### Requirement A
Rewrite the paragraph of the passage on Henry Hinz that begins "Henry Hinz had several jobs in De Smet" as a short list, keeping its main facts.
### Requirement B
According to the passage on Henry Hinz, what kind of business did he actually open in De Smet instead of a shoe shop?
### Requirement C
From the passage on Henry Hinz, reproduce word for word the part that opens with the words containing "October 22, 1889, Henry" and closes with "store in De Smet.".

### Provided passage
══════

First man to build on the townsite of De Smet (a saloon!), and boarder of the Ingallses in the Surveyors’ House in early 1880.
That day a young man came with a load of lumber from Brookings. He was going to build a store on the townsite of De Smet. He wanted to stay while he was building and Ma could not refuse for there was no other place. His name was Hinz. – manuscript, By the Shores of Silver Lake
Henry Valentine Hinz was born in Sheyboygan (Sheboygan County) Wisconsin, on October 21, 1854. He was the eldest son of Louis and Anna Hinz, who had come to America from Germany. Trained as a cobbler (shoemaker), Henry was one of the first to check out the townsite of De Smet, Dakota Territory, as a possible business location. In January 1880, Henry traveled west from Volga, finding the Ingalls and Boast families living on the shores of Silver Lake. He returned to the townsite the following month, and was one of the first young men to erect a building. Because the townsite had not yet been surveyed, men had to guess where the lot lines would be. Henry wanted his business to be closest to the railroad tracks, but he missed the mark by two lots, ending up building on what would be designated as Lot 10, Block 1, located on the west side of Calumet Avenue (Main Street). In the photograph at right, the Hinz building is the smallest, sandwiched between the Wilder Feed Store (left) and Commercial House hotel (right). This is the second building on the site. After using the original 16×24 foot structure, it was torn down and this “larger” store was built, one that almost filled the lot’s 25-foot width.
Little did the residents of De Smet know, but Henry Hinz didn’t open a shoe shop in De Smet, but a billiard hall serving liquor. Hinz and his partner, Henry Hall, went in and out of the liquor business as often as De Smet voted in and out the matter of license. A liquor license cost $400 at the time, and each time they had to stop selling liquor in De Smet, they merely moved their business to a neighboring town for a while. A licence was granted during the Hard Winter of 1880-1881, but business was light, mostly because nobody had any money to spend on liquor. In her handwritten Pioneer Girl manuscript, Laura Ingalls Wilder wrote that Mr. Hinz’s supplies of drink were the only supplies that lasted through the winter. “A man might have taken a drink occasionally but we never saw or heard of anyone drinking and no one got drunk through all the hardships,” she wrote. The place was always popular, though; Hinz had put up 500 tons of slough hay prior to the Hard Winter, and loiterers sitting around and twisting hay could keep the stove red hot and themselves fairly warm. Hinz was said to be one of the men who, along with Charles Ingalls, traveled to Volga by handcar to help clear the railroad tracks of snow.
October 22, 1889, Henry married Randi Distad, a hotel waitress and sister of the De Smet creamery manager, Oliver Distad. Randi had been born in Norway in 1865 and came to Dakota in the 1880s. The Hinzes had eight children born in De Smet: Mabel (born 1890; she married Joe Larson); Hazel (born 1892, who died in 1918 during the flu pandemic); Carl (born 1893; he moved to Oregon); Henry, Jr. (born 1895); Lillian (born 1897; married Arthur Hanson); Marion (born 1898); Ruth (born 1903); and Edward (born 1906). In town, the family lived in a house on the south side of Second Avenue; they also had a homestead and preemption claim northeast of De Smet, in Section 19 – Township 119 – Range 55. The sisters all became teachers. Until the mid-1960s, brothers Henry and Edward ran a grocery store in De Smet.
Henry Hinz had several jobs in De Smet. After closing the billiard hall and saloon, he opened a shoe repair shop in 1907, then worked in a stove factory. In 1909, he became a rural mail carrier, first with team and wagon, then by car. He retired after 25 years.
Henry Hinz died April 29, 1938, in De Smet; he was buried in the De Smet Cemetery.

══════

### Supplied records

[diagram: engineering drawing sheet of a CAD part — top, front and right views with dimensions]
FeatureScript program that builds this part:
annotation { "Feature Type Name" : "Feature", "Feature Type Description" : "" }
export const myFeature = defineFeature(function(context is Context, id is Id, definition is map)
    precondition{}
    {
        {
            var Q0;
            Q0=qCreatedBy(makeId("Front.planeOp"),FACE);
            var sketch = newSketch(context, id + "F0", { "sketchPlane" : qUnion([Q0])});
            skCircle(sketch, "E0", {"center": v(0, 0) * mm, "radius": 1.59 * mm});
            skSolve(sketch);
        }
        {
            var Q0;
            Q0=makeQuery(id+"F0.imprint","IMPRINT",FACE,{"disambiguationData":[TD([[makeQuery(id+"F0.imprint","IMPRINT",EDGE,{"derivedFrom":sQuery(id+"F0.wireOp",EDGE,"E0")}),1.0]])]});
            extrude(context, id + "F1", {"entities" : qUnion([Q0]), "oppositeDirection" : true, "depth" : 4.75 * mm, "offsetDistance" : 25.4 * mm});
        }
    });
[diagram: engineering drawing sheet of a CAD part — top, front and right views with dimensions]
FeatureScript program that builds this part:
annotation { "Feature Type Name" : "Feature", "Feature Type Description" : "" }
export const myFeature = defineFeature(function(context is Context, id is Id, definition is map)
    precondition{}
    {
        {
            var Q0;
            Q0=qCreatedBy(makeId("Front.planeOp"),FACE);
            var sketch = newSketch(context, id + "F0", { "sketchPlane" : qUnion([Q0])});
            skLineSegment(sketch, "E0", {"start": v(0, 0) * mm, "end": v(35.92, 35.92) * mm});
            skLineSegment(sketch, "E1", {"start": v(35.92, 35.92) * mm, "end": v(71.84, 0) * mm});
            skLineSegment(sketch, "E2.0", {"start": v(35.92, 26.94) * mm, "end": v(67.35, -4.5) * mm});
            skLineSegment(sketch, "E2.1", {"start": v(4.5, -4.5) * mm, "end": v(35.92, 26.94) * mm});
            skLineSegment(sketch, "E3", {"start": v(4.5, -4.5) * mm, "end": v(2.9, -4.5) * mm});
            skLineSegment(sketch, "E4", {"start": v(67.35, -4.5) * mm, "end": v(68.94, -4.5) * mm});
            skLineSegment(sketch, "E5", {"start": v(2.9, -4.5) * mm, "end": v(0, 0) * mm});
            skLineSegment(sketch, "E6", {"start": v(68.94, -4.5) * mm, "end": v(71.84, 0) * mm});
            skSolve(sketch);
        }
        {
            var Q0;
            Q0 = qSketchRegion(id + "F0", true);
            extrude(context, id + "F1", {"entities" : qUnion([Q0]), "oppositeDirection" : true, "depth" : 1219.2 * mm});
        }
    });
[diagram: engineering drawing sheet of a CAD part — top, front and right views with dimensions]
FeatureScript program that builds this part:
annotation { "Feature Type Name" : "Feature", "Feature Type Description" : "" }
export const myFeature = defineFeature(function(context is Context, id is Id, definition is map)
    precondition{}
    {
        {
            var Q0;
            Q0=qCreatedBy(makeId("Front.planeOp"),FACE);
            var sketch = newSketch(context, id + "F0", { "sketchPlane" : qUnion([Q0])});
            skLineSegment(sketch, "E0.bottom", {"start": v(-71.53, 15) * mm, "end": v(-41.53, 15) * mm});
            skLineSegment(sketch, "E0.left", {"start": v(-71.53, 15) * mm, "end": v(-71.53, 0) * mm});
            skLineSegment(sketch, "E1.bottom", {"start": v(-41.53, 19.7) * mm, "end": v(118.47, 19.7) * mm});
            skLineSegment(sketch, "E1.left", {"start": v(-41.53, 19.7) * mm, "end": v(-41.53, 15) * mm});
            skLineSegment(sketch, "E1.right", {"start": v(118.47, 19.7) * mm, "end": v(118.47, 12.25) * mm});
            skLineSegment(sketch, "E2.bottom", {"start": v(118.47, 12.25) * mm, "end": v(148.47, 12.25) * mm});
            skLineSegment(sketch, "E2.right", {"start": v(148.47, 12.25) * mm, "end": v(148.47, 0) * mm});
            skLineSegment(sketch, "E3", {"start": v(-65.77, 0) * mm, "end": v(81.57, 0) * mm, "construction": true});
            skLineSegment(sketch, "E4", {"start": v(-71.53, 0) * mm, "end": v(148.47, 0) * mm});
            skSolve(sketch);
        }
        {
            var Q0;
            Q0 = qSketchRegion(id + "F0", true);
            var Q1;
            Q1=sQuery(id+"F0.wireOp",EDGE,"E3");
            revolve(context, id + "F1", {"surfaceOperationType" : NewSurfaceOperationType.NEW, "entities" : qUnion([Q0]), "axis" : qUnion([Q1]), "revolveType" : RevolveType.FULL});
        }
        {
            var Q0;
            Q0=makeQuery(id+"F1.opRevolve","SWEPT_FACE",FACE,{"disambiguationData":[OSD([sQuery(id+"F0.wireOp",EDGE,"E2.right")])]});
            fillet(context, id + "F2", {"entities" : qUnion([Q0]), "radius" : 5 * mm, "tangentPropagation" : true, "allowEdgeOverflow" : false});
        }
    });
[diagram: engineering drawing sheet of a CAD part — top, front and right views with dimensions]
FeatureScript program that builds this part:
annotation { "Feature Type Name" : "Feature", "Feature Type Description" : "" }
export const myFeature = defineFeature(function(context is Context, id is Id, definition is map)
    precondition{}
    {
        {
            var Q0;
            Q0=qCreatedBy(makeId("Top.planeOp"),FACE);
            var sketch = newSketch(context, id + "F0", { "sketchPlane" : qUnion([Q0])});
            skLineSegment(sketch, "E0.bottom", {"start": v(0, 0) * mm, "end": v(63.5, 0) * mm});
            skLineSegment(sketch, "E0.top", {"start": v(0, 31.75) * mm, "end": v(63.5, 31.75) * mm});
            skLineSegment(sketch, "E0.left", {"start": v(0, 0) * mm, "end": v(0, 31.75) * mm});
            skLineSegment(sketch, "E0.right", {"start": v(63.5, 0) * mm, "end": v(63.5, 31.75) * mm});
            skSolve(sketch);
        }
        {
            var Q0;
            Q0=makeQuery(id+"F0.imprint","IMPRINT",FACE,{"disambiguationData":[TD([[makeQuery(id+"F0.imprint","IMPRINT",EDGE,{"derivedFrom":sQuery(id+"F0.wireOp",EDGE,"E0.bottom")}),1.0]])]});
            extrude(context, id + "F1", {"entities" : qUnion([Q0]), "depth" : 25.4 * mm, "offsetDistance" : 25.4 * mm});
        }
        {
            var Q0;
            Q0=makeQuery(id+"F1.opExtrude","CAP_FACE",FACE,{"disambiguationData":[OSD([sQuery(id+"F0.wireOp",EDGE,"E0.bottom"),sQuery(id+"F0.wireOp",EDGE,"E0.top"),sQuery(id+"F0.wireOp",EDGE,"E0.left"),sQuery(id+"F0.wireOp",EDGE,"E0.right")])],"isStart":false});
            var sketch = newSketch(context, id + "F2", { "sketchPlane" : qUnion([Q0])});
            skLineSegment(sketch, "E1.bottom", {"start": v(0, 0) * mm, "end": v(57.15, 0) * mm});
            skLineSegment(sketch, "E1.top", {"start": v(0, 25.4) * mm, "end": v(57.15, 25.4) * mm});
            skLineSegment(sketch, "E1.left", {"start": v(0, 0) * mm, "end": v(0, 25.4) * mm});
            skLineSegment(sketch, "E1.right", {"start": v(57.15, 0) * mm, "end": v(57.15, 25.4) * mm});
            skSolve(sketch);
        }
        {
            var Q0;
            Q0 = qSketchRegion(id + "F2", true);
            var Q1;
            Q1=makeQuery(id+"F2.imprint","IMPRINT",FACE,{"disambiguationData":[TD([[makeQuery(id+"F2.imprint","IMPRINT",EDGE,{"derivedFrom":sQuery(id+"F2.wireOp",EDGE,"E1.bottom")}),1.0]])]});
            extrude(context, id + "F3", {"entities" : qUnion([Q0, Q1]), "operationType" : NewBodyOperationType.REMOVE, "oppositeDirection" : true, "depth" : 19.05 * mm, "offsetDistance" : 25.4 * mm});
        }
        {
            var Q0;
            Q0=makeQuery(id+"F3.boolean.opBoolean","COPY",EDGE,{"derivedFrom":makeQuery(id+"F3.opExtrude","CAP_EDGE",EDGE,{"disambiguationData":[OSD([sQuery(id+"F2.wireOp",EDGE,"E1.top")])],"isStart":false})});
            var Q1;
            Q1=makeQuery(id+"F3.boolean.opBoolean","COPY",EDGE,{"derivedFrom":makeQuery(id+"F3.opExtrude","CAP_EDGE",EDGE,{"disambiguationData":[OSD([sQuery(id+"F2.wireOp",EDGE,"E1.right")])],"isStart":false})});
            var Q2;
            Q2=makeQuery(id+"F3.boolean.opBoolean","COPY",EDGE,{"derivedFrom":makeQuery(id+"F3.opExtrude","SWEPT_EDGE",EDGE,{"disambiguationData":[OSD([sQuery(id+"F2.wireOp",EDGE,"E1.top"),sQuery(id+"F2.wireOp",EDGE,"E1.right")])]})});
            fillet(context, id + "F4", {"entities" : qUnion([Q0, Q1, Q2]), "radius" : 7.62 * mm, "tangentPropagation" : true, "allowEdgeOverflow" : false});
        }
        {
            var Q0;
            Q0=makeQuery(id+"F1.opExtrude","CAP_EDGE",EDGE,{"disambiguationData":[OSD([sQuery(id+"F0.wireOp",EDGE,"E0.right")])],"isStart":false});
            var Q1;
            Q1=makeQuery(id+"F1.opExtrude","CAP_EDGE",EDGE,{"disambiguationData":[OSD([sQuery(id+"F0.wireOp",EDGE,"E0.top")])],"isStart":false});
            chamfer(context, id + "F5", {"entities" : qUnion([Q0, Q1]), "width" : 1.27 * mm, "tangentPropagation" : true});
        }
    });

══════

### Written reply A
Henry Hinz's jobs in De Smet:
- Ran a billiard hall and saloon, which he later closed
- Opened a shoe repair shop in 1907
- Worked in a stove factory
- Became a rural mail carrier in 1909, first with team and wagon, then by car, and retired after 25 years

### Written reply B
A billiard hall serving liquor.

### Written reply C
October 22, 1889, Henry married Randi Distad, a hotel waitress and sister of the De Smet creamery manager, Oliver Distad. Randi had been born in Norway in 1865 and came to Dakota in the 1880s. The Hinzes had eight children born in De Smet: Mabel (born 1890; she married Joe Larson); Hazel (born 1892, who died in 1918 during the flu pandemic); Carl (born 1893; he moved to Oregon); Henry, Jr. (born 1895); Lillian (born 1897; married Arthur Hanson); Marion (born 1898); Ruth (born 1903); and Edward (born 1906). In town, the family lived in a house on the south side of Second Avenue; they also had a homestead and preemption claim northeast of De Smet, in Section 19 – Township 119 – Range 55. The sisters all became teachers. Until the mid-1960s, brothers Henry and Edward ran a grocery store in De Smet.